**Data items**
## start
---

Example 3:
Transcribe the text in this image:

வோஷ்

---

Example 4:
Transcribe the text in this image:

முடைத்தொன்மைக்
## end
**Problem to solve**
Rewrite the listing with every "Transcribe" changed to "Write out", leaving everything else as it is.

**Finished exercise**
---

Example 3:
Write out the text in this image:

வோஷ்

---

Example 4:
Write out the text in this image:

முடைத்தொன்மைக்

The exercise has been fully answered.